Recommendation	Show Findings?	Reason
`INSTALL`	No	The skill is safe. Showing clean findings adds noise without value.
`INSTALL_WITH_CAUTION`	Yes, summarized	The user should understand what was flagged so they can make an informed decision.
`REVIEW_BEFORE_INSTALL`	Yes, detailed	The user needs full context on every finding to evaluate the risk.
`DO_NOT_INSTALL`	Optional	The decision is already clear. Show findings only if the user requests justification.

Presenting Results

For agent-facing integrations (MCP server, API calls from automated workflows):

Return the recommendation as the primary field.
Include the verdict and score for context.
Only fetch and present findings when the recommendation is INSTALL_WITH_CAUTION or REVIEW_BEFORE_INSTALL.

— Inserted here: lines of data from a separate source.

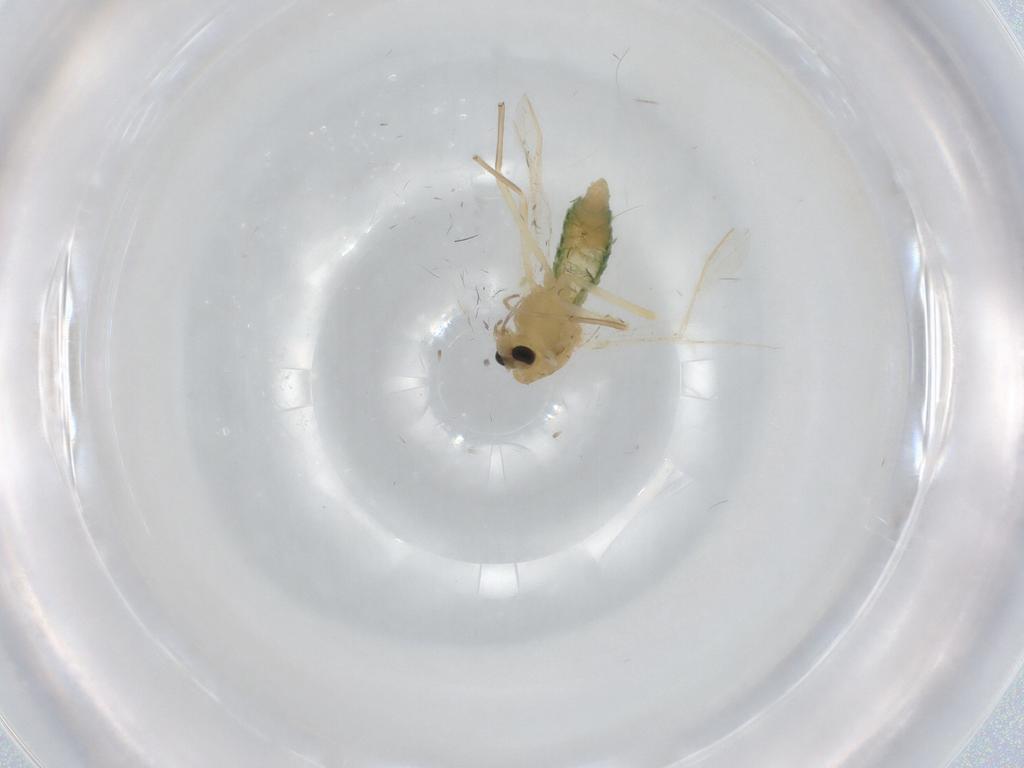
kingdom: Animalia
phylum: Arthropoda
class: Insecta
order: Diptera
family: Chironomidae
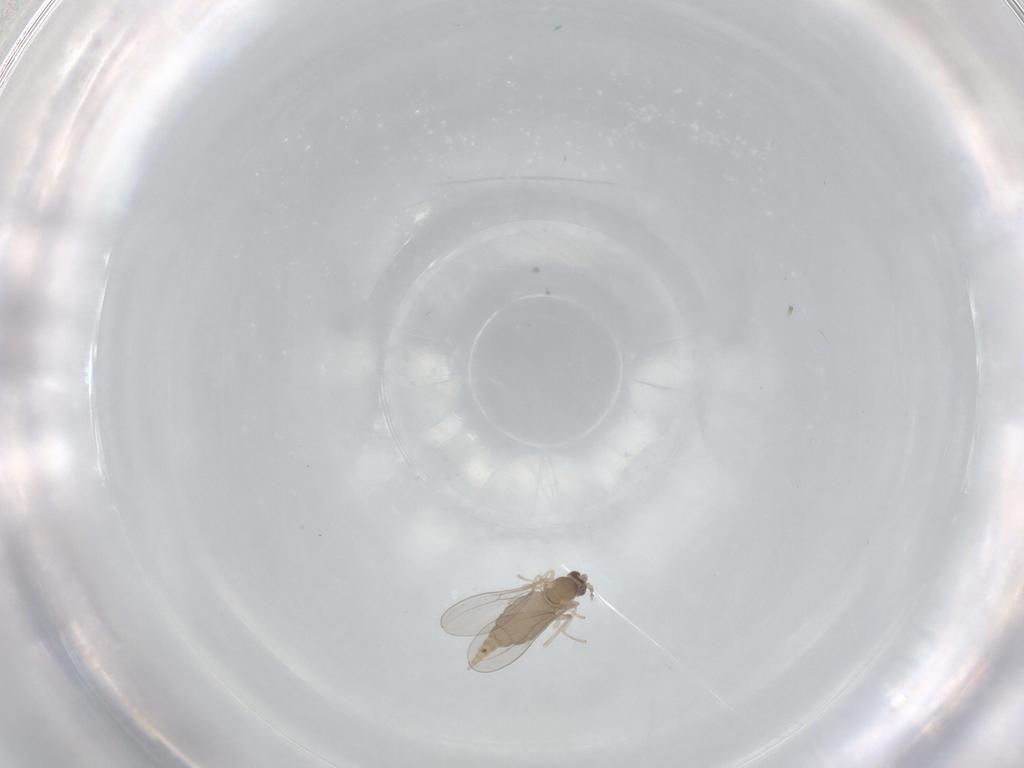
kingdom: Animalia
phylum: Arthropoda
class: Insecta
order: Diptera
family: Cecidomyiidae
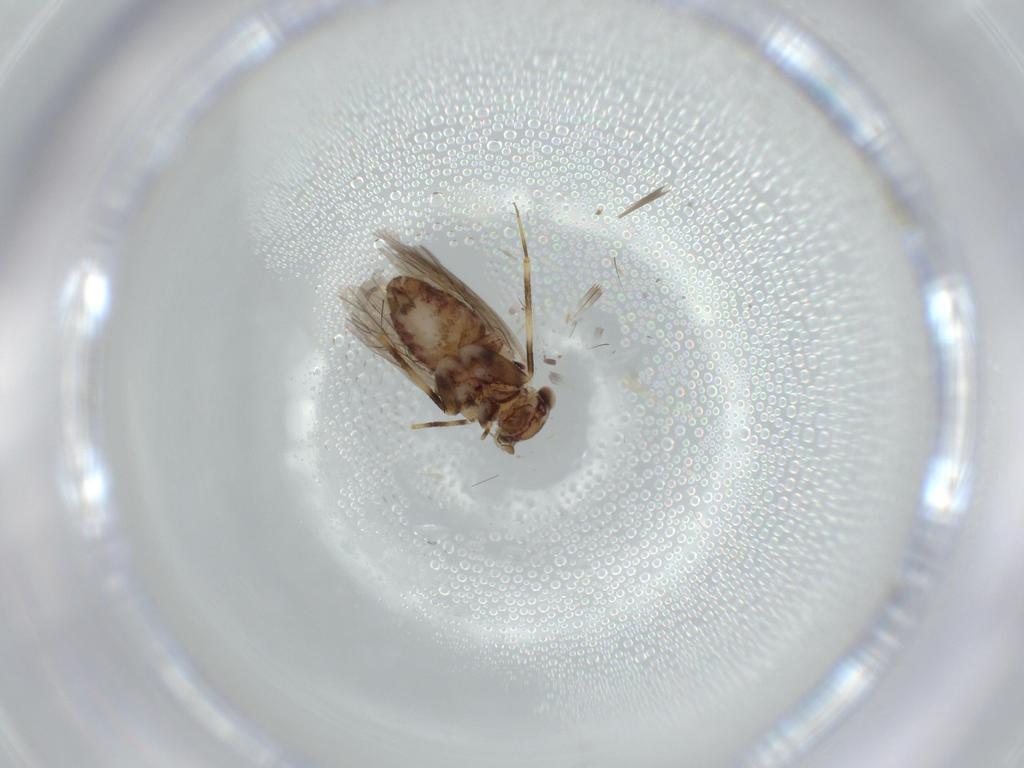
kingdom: Animalia
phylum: Arthropoda
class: Insecta
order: Psocodea
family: Lepidopsocidae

For user-facing interfaces (dashboards, CLI output, chat messages):

Lead with the verdict and a one-line summary.
Show the trust score as a secondary indicator.
Link to or expand findings only when the verdict is CAUTION or worse.
Use color or severity indicators to make the verdict immediately scannable: green for SAFE, yellow for CAUTION, orange for DANGEROUS, red for MALICIOUS.

Edge Cases

Audit failed: If the audit did not complete (status: failed), there is no verdict or recommendation. Surface the failure reason and prompt for a retry.
Score exactly on a boundary: Boundaries are inclusive on the lower end. A score of 80 is SAFE. A score of 50 is CAUTION. A score of 20 is DANGEROUS.
Multiple audits for the same skill: Always use the most recent completed audit. Older audits may not reflect the current version of the skill.